Patty Vallance: An expert at finding and filling needs

Patty Vallance admits she is not one to “write a check” when it comes to community needs. Instead she jumps in with both feet to create “sustainable programs and things that are truly meaningful.”

Even the business she currently runs, Family Friends Estate Sales, has a charitable giving component built into the business model. “Ten percent of our commission on every sale, every time, goes to a local nonprofit that we support,” explains Patty. “It’s just a different way of doing business – it gives us the opportunity to give back directly to a charity we support.” They also provide estate sale services free of charge to first responder families.

Patty has been running estate sales for 31 years and believes she got into the business because she lost both of her parents before the age of 21. “It forced me, at a very early age, to come up with a legacy plan,” she says.

Since arriving in Tucson in 2000, Patty has immersed herself in volunteer work. She would volunteer at Tucson Hebrew Academy, where her children attended school and then she became involved with the Federation and the Jewish Community Relations Council. “Stu [Stuart Mellan] has allowed us to think outside of the box and be creative about responding to the needs of the community,” shares Patty. “I can go to him with just an idea, and he says, ‘Make it happen!’”

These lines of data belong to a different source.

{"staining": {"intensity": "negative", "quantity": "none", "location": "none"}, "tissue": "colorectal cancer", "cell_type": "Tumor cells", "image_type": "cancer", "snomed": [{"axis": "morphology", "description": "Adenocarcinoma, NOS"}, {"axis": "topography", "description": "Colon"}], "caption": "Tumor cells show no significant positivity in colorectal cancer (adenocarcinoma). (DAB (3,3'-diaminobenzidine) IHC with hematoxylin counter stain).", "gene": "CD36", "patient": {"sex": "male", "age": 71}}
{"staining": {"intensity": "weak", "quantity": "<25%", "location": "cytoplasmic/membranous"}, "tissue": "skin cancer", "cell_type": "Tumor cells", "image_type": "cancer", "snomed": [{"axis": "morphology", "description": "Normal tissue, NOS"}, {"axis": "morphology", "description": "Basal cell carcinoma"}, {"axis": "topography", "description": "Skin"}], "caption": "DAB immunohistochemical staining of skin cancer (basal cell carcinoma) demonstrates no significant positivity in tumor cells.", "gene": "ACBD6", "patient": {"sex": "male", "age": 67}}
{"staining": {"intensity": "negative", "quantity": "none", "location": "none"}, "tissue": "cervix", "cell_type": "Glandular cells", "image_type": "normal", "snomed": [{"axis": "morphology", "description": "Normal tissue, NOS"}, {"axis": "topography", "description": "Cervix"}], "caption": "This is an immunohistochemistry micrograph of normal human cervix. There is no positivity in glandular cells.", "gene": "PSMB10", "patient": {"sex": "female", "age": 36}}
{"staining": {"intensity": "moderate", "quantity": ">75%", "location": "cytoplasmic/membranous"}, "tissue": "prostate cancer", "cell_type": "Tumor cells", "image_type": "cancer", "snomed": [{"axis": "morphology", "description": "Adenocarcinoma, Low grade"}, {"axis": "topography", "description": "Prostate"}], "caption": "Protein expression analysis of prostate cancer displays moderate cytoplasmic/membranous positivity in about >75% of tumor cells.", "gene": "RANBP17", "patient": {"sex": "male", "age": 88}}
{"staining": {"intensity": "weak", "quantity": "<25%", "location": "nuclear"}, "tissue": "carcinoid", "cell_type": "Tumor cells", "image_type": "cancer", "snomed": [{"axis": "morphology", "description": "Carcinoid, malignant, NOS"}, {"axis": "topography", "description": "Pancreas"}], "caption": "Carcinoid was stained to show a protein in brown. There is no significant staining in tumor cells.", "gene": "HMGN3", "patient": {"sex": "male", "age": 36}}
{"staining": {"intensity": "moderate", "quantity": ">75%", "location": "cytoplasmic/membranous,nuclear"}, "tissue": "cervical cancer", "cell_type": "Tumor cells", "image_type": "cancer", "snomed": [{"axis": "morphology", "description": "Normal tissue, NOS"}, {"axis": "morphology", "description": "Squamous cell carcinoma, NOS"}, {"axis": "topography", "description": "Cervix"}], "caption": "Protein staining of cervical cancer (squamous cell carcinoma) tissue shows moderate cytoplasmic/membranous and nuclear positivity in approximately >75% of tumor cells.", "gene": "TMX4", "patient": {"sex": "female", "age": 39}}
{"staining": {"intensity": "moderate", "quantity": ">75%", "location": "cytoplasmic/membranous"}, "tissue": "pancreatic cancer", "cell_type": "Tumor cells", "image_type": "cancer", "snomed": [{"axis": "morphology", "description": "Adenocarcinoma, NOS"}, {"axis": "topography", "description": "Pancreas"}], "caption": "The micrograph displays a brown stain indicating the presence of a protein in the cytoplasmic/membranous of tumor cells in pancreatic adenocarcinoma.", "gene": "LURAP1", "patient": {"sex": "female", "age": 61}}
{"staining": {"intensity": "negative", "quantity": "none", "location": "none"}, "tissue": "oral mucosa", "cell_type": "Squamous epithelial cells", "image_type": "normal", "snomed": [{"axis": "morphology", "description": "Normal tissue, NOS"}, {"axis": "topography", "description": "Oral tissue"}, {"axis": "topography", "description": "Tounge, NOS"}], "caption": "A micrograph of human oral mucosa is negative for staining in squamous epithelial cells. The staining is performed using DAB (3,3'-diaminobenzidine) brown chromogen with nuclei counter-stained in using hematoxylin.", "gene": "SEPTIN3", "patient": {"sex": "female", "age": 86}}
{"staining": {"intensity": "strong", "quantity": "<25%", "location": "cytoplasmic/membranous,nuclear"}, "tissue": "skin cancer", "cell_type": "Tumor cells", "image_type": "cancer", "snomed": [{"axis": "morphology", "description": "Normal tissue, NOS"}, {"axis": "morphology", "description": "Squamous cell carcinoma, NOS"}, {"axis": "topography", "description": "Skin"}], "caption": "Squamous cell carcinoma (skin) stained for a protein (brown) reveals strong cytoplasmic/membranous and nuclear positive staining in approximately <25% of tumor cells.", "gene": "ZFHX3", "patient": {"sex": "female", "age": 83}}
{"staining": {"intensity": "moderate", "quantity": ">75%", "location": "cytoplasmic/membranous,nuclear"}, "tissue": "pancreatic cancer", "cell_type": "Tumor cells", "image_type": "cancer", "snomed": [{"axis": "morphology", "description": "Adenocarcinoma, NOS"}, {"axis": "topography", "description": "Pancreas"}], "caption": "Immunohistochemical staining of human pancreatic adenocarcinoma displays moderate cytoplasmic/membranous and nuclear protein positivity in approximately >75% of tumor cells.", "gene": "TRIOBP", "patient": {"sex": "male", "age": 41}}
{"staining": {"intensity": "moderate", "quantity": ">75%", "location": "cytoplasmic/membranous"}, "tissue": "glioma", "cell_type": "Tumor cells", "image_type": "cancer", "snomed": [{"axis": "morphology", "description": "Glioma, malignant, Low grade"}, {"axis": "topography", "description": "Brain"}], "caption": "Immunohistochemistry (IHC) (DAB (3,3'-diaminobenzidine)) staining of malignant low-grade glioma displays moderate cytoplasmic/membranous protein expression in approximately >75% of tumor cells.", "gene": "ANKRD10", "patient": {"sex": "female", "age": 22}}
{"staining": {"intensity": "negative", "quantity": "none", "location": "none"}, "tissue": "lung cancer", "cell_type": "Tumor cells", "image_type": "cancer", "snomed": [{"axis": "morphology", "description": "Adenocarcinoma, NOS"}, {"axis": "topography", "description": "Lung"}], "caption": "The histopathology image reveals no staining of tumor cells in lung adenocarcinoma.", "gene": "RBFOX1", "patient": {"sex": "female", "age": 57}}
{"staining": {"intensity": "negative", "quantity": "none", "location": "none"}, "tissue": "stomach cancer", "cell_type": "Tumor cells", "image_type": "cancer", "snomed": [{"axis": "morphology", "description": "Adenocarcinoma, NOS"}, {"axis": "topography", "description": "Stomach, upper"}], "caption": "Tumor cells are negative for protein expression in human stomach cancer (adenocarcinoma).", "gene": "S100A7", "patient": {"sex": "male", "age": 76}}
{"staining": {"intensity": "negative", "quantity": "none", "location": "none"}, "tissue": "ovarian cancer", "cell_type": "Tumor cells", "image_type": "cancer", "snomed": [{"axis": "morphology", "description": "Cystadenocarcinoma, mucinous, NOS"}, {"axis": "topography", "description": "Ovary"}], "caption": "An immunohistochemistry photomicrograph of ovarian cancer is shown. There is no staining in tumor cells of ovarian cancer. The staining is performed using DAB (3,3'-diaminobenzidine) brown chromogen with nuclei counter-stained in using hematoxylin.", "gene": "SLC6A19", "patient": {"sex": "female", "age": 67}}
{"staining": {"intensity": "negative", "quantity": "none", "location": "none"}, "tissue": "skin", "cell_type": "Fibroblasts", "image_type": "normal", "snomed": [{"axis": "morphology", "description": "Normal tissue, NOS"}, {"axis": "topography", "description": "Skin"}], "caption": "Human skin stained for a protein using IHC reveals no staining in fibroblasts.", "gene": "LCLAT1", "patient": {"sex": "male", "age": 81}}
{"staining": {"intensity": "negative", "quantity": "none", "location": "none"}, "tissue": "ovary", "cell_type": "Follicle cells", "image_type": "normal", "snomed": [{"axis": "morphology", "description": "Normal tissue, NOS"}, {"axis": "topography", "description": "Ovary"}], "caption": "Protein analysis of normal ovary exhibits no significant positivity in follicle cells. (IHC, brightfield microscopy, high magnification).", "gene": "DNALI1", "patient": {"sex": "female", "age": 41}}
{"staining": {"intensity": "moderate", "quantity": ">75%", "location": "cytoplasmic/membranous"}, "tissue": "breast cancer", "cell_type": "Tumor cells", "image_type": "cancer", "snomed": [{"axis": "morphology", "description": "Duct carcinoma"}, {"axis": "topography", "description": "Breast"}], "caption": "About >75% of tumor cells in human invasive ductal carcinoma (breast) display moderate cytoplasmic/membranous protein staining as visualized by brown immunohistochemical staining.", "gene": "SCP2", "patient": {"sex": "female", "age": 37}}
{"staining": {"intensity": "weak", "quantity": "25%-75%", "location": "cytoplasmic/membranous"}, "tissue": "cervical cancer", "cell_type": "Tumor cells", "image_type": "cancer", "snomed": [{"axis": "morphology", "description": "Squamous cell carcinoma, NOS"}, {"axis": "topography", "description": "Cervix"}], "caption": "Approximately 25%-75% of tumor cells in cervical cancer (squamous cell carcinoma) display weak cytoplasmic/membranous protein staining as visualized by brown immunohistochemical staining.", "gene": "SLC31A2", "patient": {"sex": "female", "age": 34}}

She wanted to do a project that brought her Jewish community together and worked toward a significant goal. So she partnered with the Pima Council on Aging and the Tucson Police Department to identify seniors living on their own that needed home repairs – to keep their homes habitable and safe.

“We brought the Jewish community together to make major home repairs. We brought together 500 volunteers,” states Patty. “We raised money to do the projects and did not pull money from any existing resources.”

Here next project came about as a reaction to the 2008 recession. She was watching the market shift and trying to figure out a source for sustainable funding to be able to continue doing service projects. She created the 1st-Rate 2nd-Hand Thrift Store to fill that need.

“A person would come in and volunteer at the thrift store and then the equivalent of their hours were gifted to the charities of their choice,” explains Patty. “We brought Jewish values into creating the organization.”

The thrift store had developed relationships throughout the community including police, fire and rescue and Child Protective Services. One day, Patty was having a conversation with the chief of operations for the fire department. He was expressing frustration at a lack of specific resources for first responders. “I suggested they set up a foundation,” remembers Patty. “He asked ‘What’s a foundation?’” That was all that Patty needed to jump into action.

Patty assisted them in getting everything in place, and the Greater Tucson Fire Foundation ( was born. “The expenses related to getting it up and running came from the Jewish community through an anonymous gift,” says Patty. The endowment fund for the foundation was placed in the hands of the Jewish Community Foundation.
The three main focuses of the Greater Tucson Fire Foundation are cardiac, mental health and cancer.

The foundation provides advanced cardiac screenings that the firefighters’ insurance would not typically cover. “Can’t tell you how many lives and careers are intact because of that!” exclaims Patty.

“We also pay for mental health copays,” explains Patty. “We don’t want financial concerns to be the barrier to get the help they need.” They also have an arrangement with clinicians in Tucson so that if someone is having a mental health crisis, they will be seen within 24 hours.

Since melanoma percentages in firefighters are much higher than the general population, the foundation purchased a machine that allows the doctor to perform a whole body scan and then the information can be downloaded to make it easier to track potential changes in moles or other skin issues. There are only 10 machines like this in the country and out of 29 scans, 23 people were sent for further evaluation.

“Those are the killers in the firefighter community, and we try to put resources in place that can catch those issues before they get critical.,” says Patty. The foundation is an all-volunteer organization, and 96 cents of every dollar goes back into programming.

Patty has been involved in numerous other projects benefitting the community, and she shares her sage advice. “Look for the niches that need to be filled and figure out a way to fix it,” she emphasizes. “It’s not about a band-aid it’s about healing. Whether it’s the homes we’ve repaired or a thrift store that can generate money for the community, it doesn’t matter what it is, find a way of ensuring that funding is always available and that the fixes you are doing are permanent.”